TASK ITEM -
Where does the string "lines" occur in the records? Copy each line that holds it.

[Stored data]

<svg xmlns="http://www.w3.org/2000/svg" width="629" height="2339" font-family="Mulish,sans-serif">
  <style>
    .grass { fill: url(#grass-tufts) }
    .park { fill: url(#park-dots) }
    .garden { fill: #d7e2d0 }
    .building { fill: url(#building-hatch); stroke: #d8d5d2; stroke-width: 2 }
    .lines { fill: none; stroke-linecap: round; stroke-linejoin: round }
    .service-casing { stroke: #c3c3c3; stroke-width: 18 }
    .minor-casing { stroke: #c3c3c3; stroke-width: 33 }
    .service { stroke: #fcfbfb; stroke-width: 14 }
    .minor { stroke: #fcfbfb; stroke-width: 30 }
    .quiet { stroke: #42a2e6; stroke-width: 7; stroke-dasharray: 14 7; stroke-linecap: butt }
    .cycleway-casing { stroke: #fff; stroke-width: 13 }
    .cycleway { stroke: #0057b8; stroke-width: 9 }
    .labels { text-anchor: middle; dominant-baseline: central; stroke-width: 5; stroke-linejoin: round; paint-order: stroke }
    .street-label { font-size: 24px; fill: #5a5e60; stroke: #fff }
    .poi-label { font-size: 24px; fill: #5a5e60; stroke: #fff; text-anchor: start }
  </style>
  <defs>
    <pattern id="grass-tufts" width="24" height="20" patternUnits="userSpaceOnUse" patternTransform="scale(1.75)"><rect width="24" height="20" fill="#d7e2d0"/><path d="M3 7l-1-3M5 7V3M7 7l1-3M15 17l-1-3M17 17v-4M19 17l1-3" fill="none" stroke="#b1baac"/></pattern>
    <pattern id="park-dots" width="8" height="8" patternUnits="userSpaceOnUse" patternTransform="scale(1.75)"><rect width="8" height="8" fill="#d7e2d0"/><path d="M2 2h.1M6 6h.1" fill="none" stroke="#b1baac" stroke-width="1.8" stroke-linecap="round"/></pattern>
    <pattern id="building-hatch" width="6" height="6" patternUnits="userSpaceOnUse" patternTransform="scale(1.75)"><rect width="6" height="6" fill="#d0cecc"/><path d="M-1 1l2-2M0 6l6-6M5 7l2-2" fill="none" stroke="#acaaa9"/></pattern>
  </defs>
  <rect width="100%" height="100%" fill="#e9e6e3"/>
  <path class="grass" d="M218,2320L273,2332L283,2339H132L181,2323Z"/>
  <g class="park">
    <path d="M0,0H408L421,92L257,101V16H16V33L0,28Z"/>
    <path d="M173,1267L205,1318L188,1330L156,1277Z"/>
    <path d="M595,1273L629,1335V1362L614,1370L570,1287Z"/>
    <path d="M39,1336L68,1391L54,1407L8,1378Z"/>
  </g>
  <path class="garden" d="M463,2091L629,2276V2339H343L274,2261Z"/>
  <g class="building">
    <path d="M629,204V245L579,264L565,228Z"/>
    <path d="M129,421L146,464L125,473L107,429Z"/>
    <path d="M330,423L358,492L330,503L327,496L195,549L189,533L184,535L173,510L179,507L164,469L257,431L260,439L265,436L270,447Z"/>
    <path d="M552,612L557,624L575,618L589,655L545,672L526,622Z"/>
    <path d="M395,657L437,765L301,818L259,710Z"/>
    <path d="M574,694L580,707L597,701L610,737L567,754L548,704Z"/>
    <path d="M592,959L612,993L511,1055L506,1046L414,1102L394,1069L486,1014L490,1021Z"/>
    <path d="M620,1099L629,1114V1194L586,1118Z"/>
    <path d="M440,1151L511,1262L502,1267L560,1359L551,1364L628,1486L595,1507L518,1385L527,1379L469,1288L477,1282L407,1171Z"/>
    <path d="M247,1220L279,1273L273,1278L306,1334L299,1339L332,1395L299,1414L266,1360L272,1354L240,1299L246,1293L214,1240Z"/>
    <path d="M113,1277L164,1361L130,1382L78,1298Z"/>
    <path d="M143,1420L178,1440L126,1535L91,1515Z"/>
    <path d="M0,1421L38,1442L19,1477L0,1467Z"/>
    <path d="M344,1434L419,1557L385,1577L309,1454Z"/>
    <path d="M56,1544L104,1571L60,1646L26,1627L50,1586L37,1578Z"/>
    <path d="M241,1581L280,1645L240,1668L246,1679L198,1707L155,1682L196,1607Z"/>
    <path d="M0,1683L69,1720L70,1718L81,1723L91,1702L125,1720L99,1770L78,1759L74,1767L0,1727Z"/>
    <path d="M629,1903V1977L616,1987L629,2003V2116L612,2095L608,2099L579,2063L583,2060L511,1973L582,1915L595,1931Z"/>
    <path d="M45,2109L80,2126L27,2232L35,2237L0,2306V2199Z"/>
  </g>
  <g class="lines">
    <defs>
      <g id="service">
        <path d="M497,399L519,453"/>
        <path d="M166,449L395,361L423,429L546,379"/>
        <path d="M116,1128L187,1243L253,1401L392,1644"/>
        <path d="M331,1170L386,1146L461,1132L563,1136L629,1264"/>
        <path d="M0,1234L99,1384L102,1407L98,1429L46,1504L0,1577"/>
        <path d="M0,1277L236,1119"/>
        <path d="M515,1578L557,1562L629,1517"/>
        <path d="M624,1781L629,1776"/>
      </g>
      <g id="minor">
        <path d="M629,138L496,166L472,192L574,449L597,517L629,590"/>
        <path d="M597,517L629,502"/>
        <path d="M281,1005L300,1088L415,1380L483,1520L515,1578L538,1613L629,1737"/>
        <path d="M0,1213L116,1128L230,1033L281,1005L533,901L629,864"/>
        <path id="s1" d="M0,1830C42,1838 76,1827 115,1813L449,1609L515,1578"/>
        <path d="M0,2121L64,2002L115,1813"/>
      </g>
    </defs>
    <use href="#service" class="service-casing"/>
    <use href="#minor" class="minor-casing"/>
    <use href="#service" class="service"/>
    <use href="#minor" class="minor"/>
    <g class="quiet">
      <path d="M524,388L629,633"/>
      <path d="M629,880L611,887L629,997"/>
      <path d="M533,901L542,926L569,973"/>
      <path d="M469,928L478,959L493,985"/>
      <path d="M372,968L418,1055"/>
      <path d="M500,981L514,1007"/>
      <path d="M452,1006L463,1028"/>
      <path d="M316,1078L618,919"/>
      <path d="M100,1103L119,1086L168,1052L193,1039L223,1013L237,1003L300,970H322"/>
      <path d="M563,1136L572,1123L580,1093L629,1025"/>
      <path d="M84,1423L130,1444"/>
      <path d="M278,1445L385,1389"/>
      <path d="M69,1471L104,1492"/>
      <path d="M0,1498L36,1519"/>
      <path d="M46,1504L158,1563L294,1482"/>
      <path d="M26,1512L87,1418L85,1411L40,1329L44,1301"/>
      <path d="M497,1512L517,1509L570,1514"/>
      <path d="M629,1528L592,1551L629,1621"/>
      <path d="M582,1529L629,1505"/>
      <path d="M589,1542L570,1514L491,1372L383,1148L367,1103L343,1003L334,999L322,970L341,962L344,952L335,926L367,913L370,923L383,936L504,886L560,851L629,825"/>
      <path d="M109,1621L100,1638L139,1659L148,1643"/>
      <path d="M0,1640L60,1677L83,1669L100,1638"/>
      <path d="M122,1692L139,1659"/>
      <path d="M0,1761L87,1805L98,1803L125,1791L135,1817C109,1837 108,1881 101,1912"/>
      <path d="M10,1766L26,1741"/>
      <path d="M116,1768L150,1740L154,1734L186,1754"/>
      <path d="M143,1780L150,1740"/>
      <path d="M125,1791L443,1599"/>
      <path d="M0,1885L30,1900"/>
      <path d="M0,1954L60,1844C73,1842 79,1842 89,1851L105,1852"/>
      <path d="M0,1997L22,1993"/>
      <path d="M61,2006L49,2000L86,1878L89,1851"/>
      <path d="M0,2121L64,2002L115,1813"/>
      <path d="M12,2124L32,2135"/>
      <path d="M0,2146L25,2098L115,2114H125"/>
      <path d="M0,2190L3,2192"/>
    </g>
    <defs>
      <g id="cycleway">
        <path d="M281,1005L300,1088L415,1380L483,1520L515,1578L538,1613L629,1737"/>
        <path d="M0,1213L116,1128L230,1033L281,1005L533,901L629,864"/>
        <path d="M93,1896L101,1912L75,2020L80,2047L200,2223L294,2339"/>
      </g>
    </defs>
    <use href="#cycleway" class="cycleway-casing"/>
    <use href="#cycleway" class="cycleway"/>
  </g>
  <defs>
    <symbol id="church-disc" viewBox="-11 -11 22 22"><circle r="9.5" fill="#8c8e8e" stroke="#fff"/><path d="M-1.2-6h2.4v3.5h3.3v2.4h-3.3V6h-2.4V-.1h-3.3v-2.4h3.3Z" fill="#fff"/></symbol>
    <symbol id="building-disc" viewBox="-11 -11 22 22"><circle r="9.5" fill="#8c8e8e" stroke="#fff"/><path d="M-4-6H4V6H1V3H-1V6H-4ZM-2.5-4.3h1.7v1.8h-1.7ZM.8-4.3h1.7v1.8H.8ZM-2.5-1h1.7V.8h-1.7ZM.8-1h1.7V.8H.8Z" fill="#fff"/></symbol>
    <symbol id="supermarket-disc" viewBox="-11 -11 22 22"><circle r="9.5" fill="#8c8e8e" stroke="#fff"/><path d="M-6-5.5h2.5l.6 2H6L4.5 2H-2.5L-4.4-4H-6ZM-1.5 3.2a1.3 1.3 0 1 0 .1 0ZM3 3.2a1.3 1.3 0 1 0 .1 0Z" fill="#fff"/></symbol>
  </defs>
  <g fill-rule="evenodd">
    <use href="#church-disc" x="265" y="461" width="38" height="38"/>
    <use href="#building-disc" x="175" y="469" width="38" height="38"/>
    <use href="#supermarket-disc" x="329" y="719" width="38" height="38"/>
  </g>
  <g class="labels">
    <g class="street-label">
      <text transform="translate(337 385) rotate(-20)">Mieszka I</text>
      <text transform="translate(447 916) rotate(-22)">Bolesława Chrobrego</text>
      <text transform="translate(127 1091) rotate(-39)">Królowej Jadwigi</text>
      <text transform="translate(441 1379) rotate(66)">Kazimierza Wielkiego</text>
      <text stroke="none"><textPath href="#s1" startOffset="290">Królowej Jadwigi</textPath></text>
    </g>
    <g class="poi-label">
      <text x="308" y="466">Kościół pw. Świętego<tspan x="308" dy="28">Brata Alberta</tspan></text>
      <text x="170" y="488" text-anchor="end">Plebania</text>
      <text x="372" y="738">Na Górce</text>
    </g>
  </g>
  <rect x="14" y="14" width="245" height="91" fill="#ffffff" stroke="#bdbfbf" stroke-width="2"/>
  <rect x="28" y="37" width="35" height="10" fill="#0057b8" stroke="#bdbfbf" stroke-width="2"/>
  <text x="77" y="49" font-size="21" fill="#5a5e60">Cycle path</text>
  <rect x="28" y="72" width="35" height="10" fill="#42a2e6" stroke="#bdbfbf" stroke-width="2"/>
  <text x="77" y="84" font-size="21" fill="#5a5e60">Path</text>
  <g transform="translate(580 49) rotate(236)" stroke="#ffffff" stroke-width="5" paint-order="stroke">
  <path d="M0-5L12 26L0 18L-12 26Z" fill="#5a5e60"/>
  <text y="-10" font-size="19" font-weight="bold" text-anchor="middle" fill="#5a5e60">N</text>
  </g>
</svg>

RESULT -
    .lines { fill: none; stroke-linecap: round; stroke-linejoin: round }
  <g class="lines">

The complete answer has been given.